▶ [PROMPT] When you restate the records, do so word for word and omit any picture they contain.

== Segment start ==

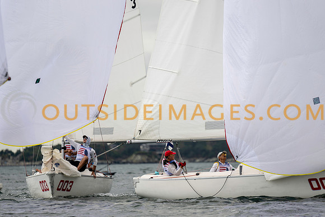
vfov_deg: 4.6
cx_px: 162
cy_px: 108
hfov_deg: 6.9
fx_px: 2709
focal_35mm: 300
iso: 50
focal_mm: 300
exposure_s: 1/500
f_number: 4
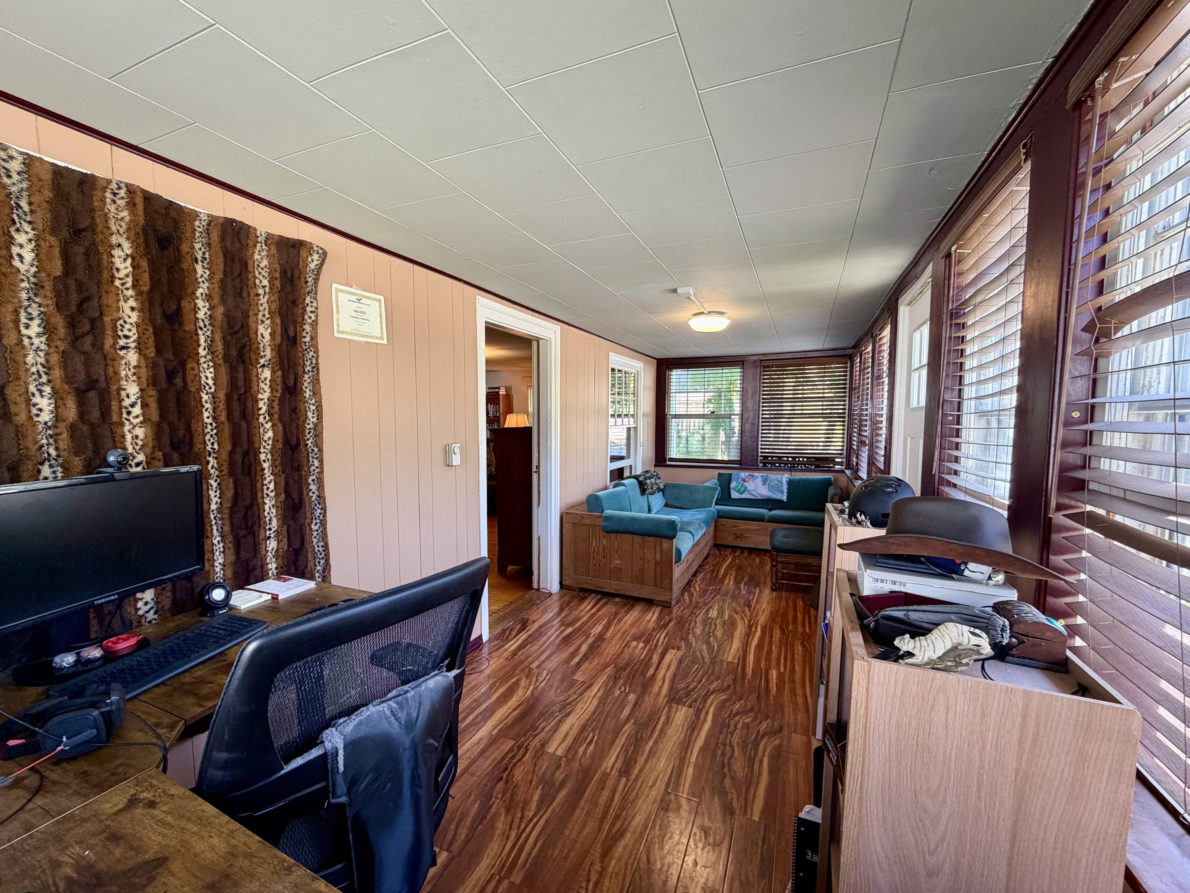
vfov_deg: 81.7
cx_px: 565
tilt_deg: -5.5
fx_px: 516
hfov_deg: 98.1
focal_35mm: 15
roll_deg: +0.8
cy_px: 465
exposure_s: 1/60
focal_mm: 2.22
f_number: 2.2
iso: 160
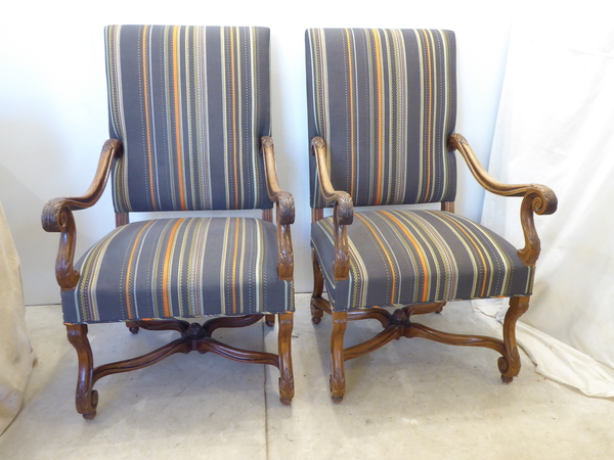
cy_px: 230
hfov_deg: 61.7
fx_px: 514
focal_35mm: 29
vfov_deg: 48.2
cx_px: 307
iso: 400
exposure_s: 1/5
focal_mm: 5
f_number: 3.5
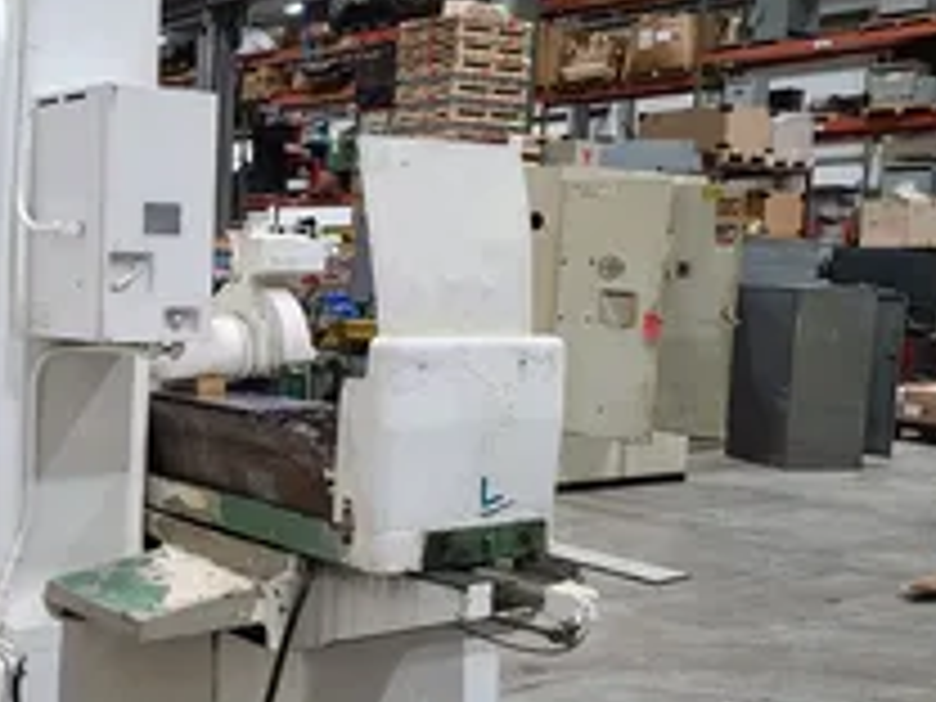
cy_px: 392
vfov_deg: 30.2
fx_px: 1298
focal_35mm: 48
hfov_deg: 37.5
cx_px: 122
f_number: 1.8
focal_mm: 7
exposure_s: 1/40
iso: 200
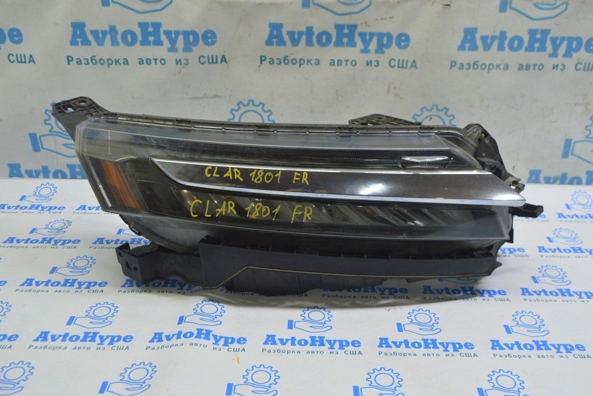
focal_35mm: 37
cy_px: 195
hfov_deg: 51.9
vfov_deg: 35.9
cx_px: 302
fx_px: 609
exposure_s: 1/25
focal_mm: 24
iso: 400
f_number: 5.6
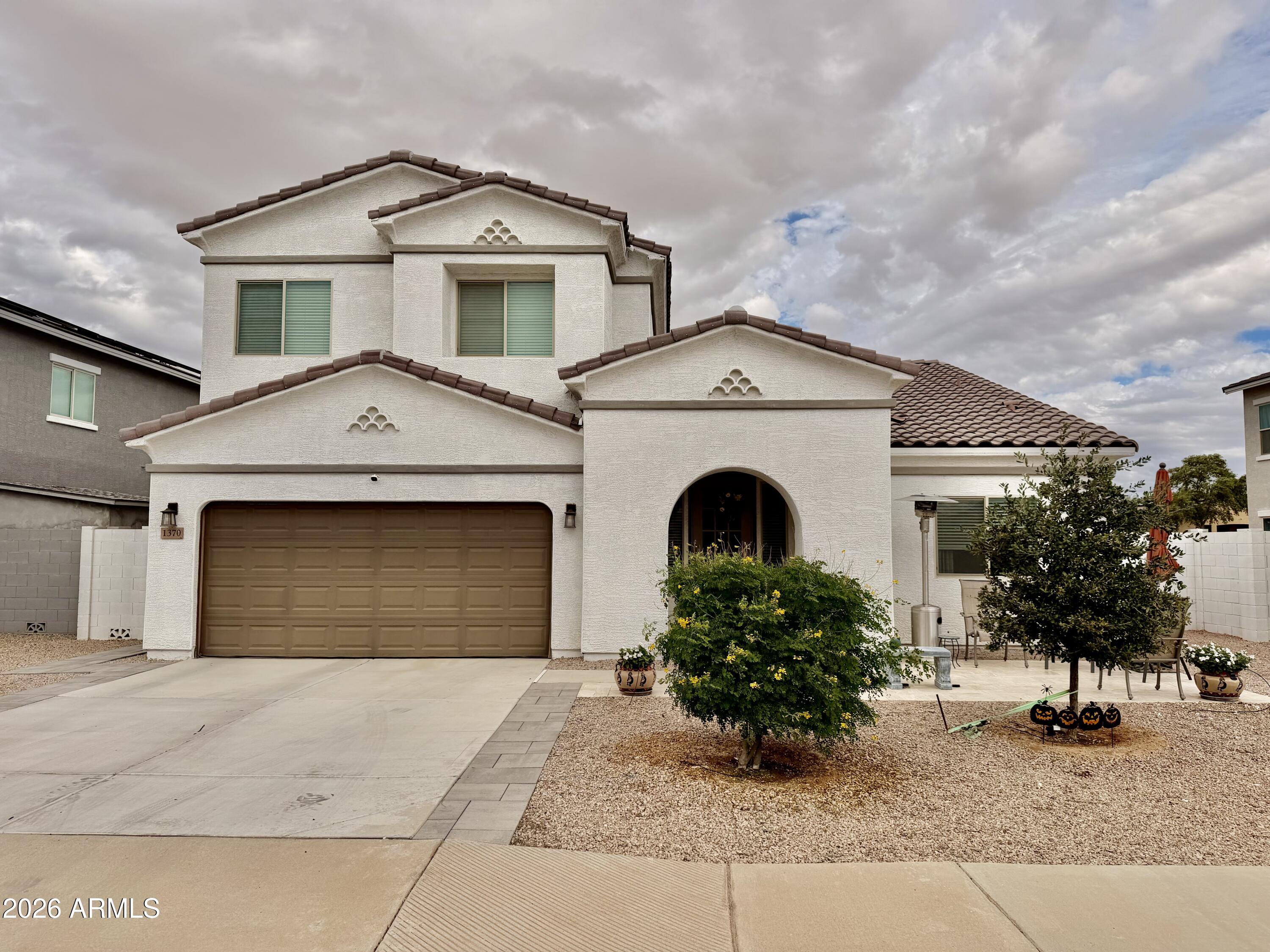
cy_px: 476
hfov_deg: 71.6
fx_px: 881
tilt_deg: +4.3
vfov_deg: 56.8
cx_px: 635
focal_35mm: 24
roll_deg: +0.0
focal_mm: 6.76
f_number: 1.78
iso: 80
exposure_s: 1/8130
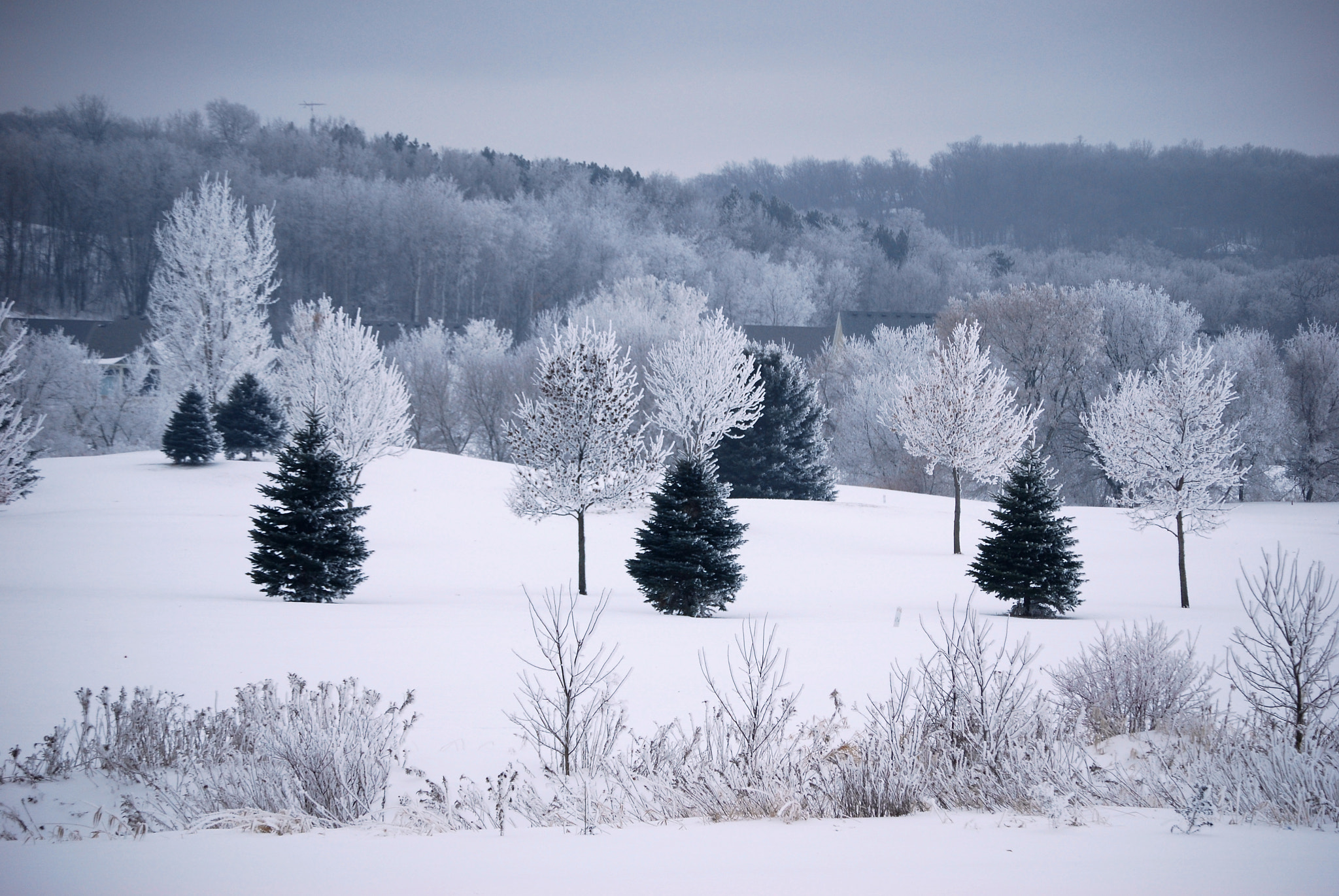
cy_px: 448
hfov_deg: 15.2
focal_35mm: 135
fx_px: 5027
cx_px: 670
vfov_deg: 10.2
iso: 200
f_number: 5
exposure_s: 1/400
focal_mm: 90
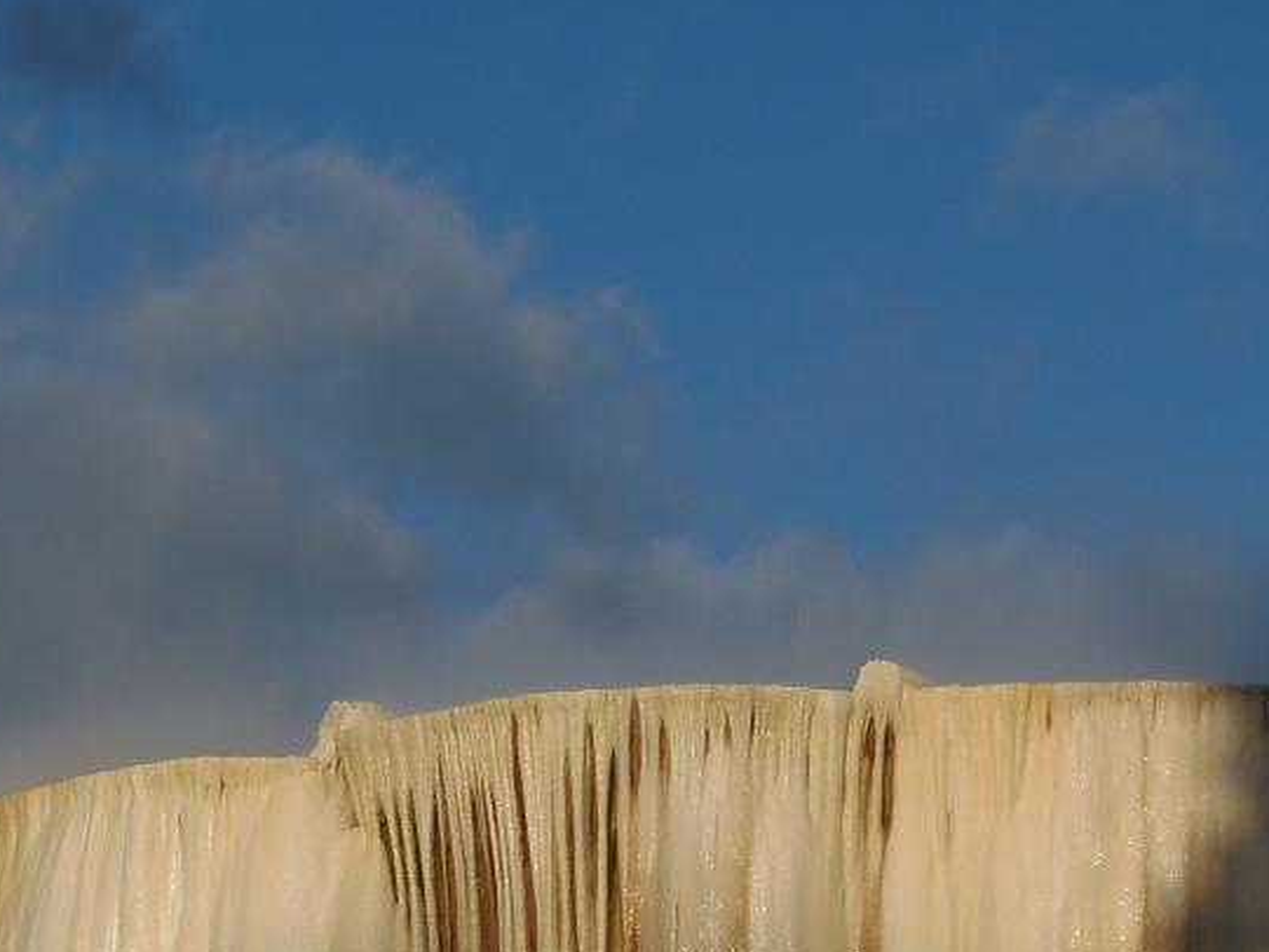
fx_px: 5463
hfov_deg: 13.2
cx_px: 565
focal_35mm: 149
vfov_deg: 9.9
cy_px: 889
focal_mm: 11.7
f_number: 7.4
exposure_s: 1/320
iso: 64
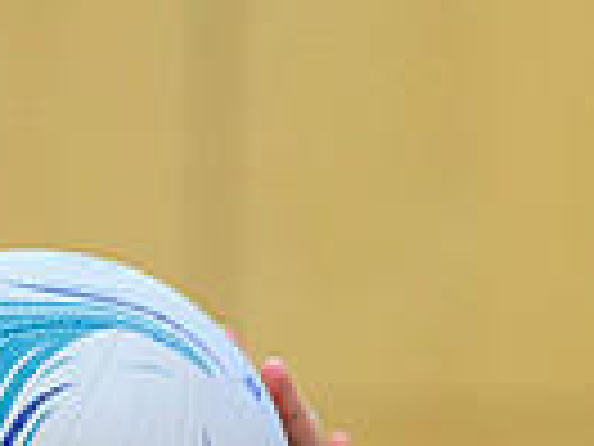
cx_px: 534
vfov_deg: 1.1
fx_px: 24006
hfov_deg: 1.4
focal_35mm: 1399
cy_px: 528
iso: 4000
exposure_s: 1/1000
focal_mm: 200
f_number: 3.2
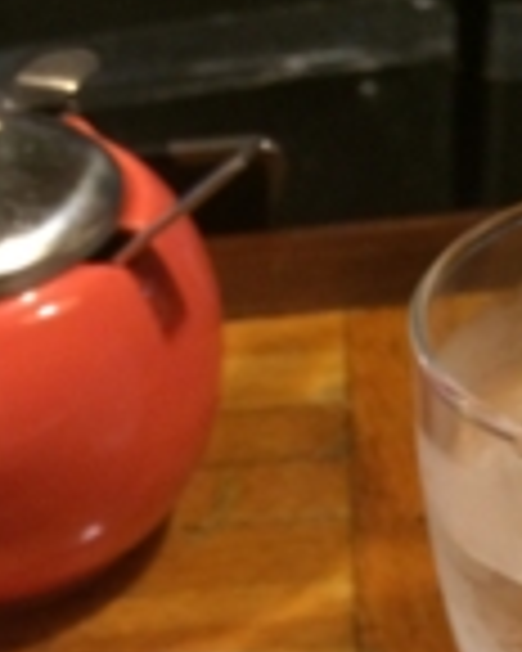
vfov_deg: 18.9
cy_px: 1003
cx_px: 54
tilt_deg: -48.6
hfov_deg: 17.2
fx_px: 1699
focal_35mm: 88
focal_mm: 4.15
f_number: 2.2
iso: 200
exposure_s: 1/30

== Segment end ==

▶ [WRITTEN RESPONSE]
vfov_deg: 4.6
cx_px: 162
cy_px: 108
hfov_deg: 6.9
fx_px: 2709
focal_35mm: 300
iso: 50
focal_mm: 300
exposure_s: 1/500
f_number: 4
vfov_deg: 81.7
cx_px: 565
tilt_deg: -5.5
fx_px: 516
hfov_deg: 98.1
focal_35mm: 15
roll_deg: +0.8
cy_px: 465
exposure_s: 1/60
focal_mm: 2.22
f_number: 2.2
iso: 160
cy_px: 230
hfov_deg: 61.7
fx_px: 514
focal_35mm: 29
vfov_deg: 48.2
cx_px: 307
iso: 400
exposure_s: 1/5
focal_mm: 5
f_number: 3.5
cy_px: 392
vfov_deg: 30.2
fx_px: 1298
focal_35mm: 48
hfov_deg: 37.5
cx_px: 122
f_number: 1.8
focal_mm: 7
exposure_s: 1/40
iso: 200
focal_35mm: 37
cy_px: 195
hfov_deg: 51.9
vfov_deg: 35.9
cx_px: 302
fx_px: 609
exposure_s: 1/25
focal_mm: 24
iso: 400
f_number: 5.6
cy_px: 476
hfov_deg: 71.6
fx_px: 881
tilt_deg: +4.3
vfov_deg: 56.8
cx_px: 635
focal_35mm: 24
roll_deg: +0.0
focal_mm: 6.76
f_number: 1.78
iso: 80
exposure_s: 1/8130
cy_px: 448
hfov_deg: 15.2
focal_35mm: 135
fx_px: 5027
cx_px: 670
vfov_deg: 10.2
iso: 200
f_number: 5
exposure_s: 1/400
focal_mm: 90
fx_px: 5463
hfov_deg: 13.2
cx_px: 565
focal_35mm: 149
vfov_deg: 9.9
cy_px: 889
focal_mm: 11.7
f_number: 7.4
exposure_s: 1/320
iso: 64
cx_px: 534
vfov_deg: 1.1
fx_px: 24006
hfov_deg: 1.4
focal_35mm: 1399
cy_px: 528
iso: 4000
exposure_s: 1/1000
focal_mm: 200
f_number: 3.2
vfov_deg: 18.9
cy_px: 1003
cx_px: 54
tilt_deg: -48.6
hfov_deg: 17.2
fx_px: 1699
focal_35mm: 88
focal_mm: 4.15
f_number: 2.2
iso: 200
exposure_s: 1/30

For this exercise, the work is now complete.